The breakthrough could help target treatments that aim to improve both physiological and behavioural circadian clock ‘re-setting’ in older people.

Dr Gurprit Lall, of the University’s Medway School of Pharmacy, and the other members of the research team explored alterations in one of the pathways in the part of the brain controlling circadian rhythms. They found that a glutamate receptor (NMDA), used to transmit light information, became less effective in resetting the circadian clock as part of the aging process.

This structural change in the glutamate receptor was responsible for the decline in light response observed.
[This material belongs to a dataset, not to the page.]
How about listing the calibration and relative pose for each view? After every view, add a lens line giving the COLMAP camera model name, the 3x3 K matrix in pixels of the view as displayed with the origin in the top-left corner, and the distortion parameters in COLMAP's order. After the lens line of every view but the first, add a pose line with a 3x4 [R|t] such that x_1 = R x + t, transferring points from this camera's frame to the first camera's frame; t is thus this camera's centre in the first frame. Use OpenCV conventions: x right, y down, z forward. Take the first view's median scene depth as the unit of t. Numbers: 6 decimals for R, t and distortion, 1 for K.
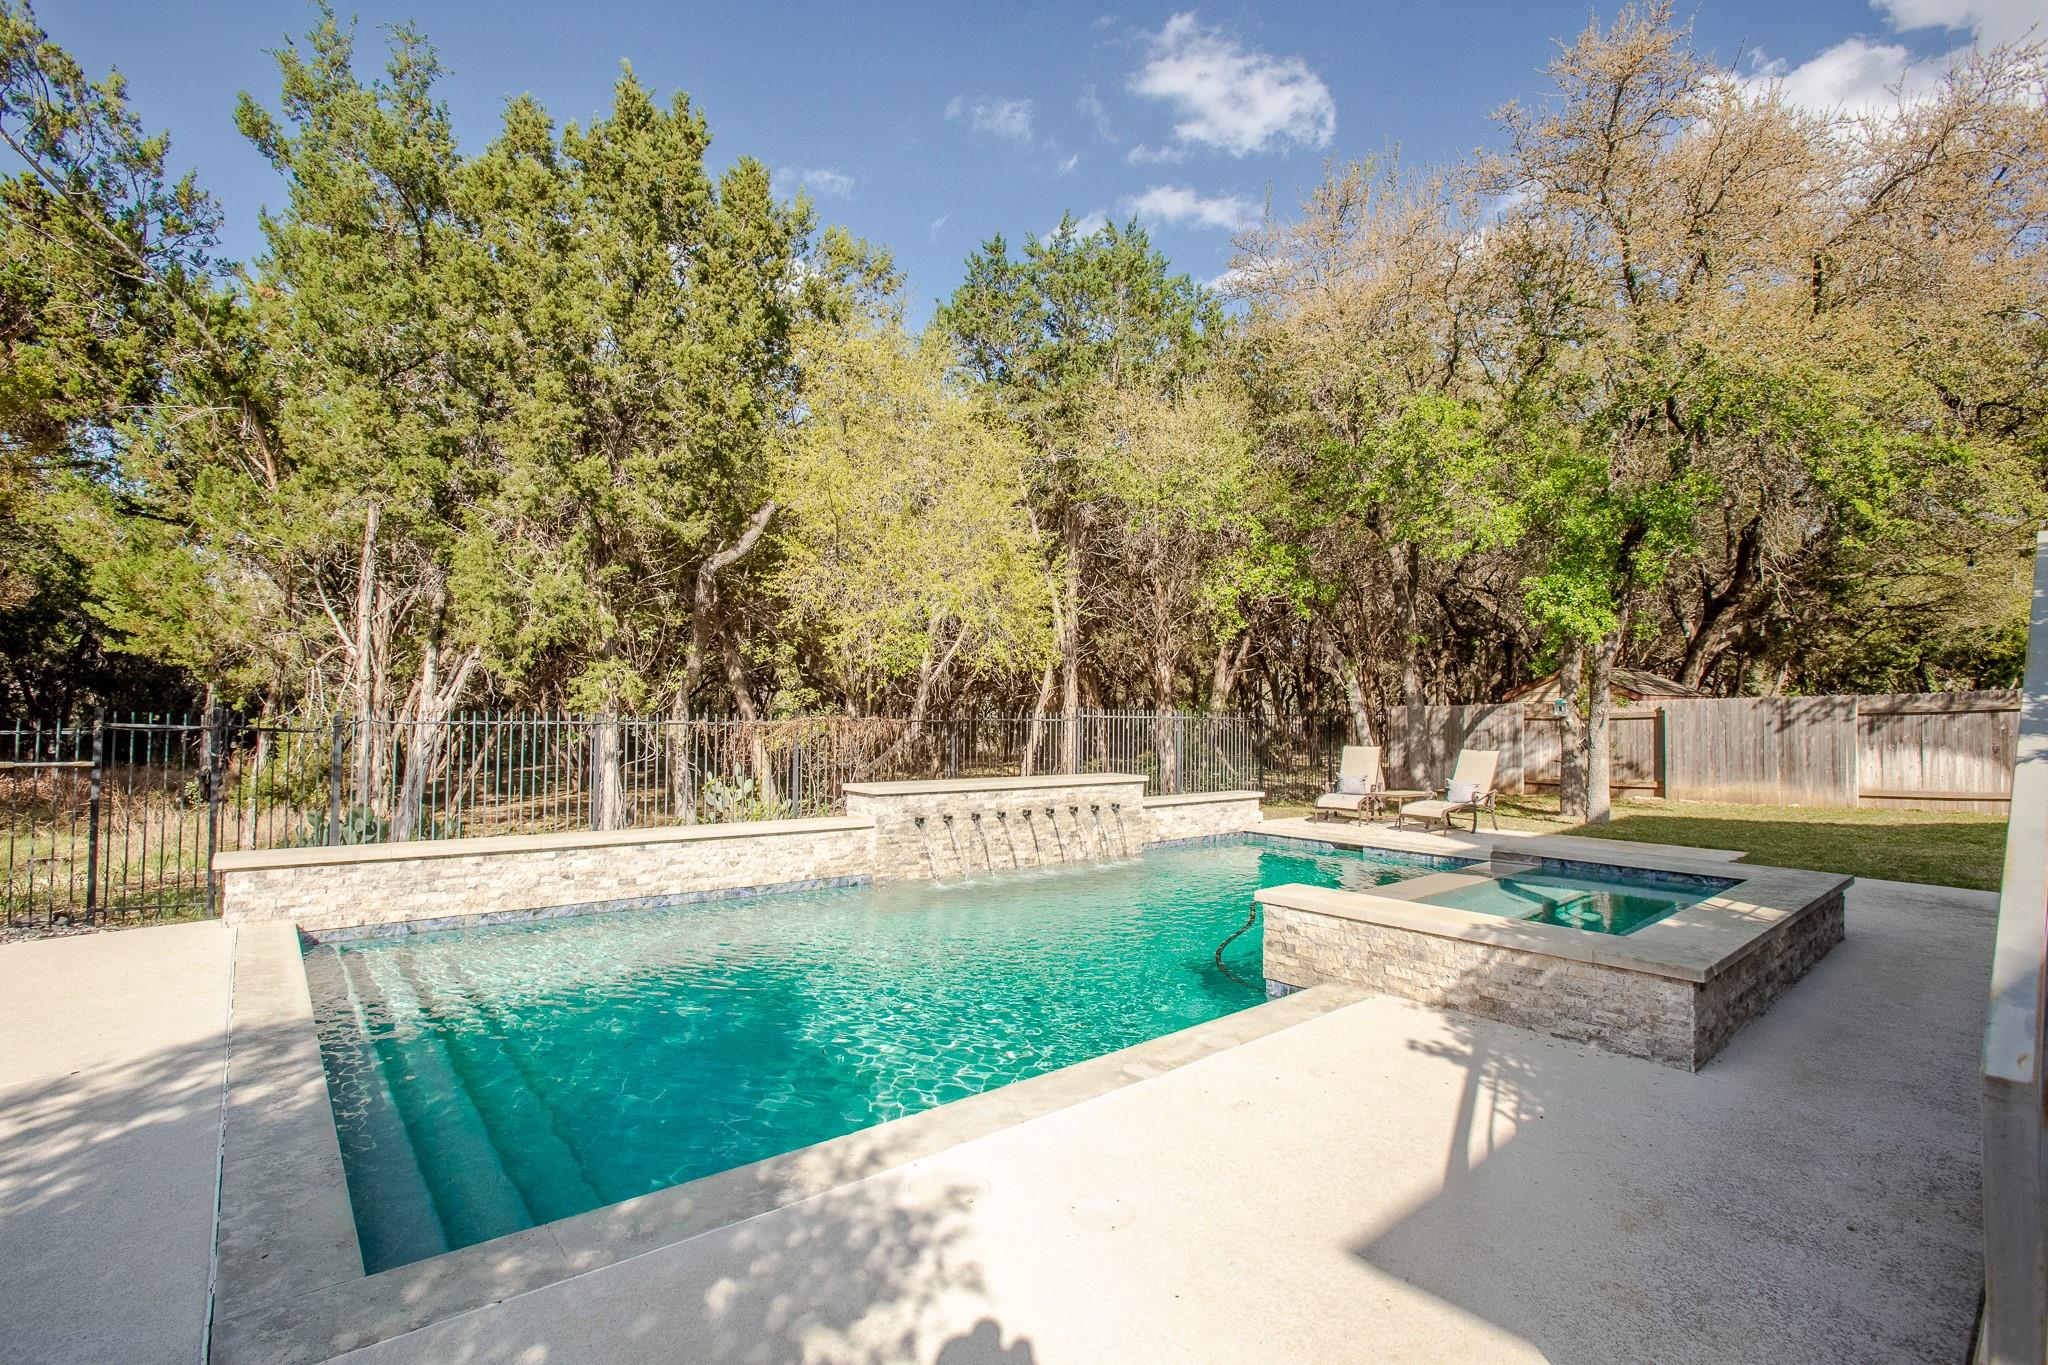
lens RADIAL K [[935.4, 0, 1026.8], [0, 935.4, 690.1], [0, 0, 1]] dist [0.002464, 0.002407]
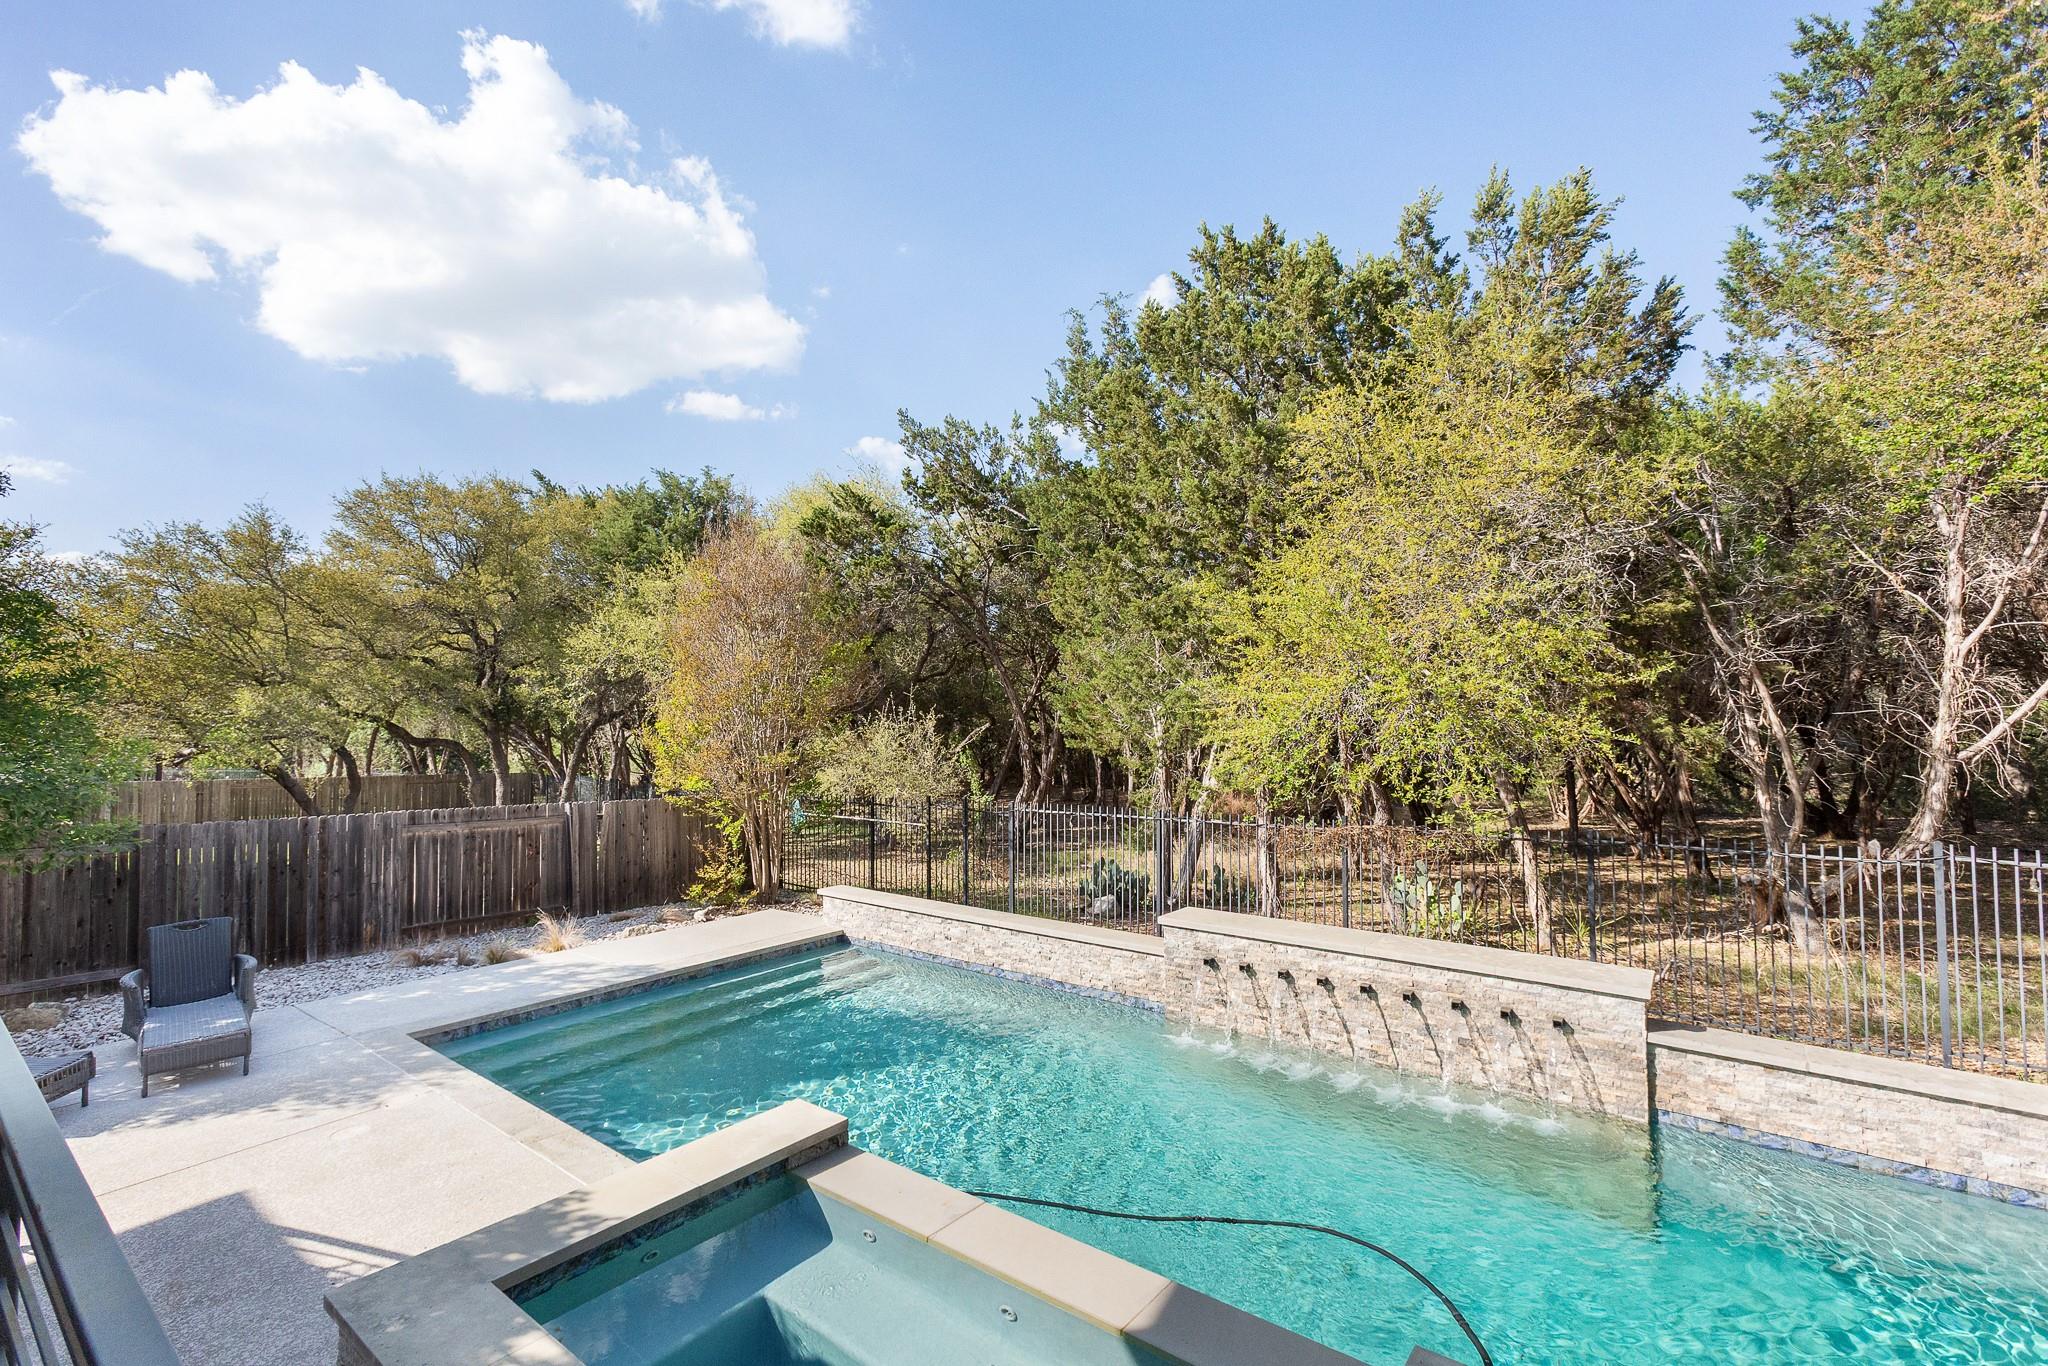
lens RADIAL K [[935.4, 0, 1030.4], [0, 935.4, 689.4], [0, 0, 1]] dist [0.002464, 0.002407]
pose [[0.194803, -0.042359, -0.979927, 0.767691], [0.033375, 0.998775, -0.036539, -0.101719], [0.980274, -0.025587, 0.195978, 0.650165]]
A subunit of the NMDA receptor exhibited a marked decrease in presence among older mammal, indicating an age-associated change in structural configuration.

The study concluded that the aging SCN suffers from a structural reorganisation of its light receiving components; which ultimately impair its function in setting and maintaining a stable circadian rhythm.

The research paper, entitled Alterations in glutamatergic signalling contribute to the decline of circadian photoentrainment in aged mice (Biello et al), is published in the journal Neurobiology of Aging.

The Medway School of Pharmacy is a collaboration between Kent and the University of Greenwich.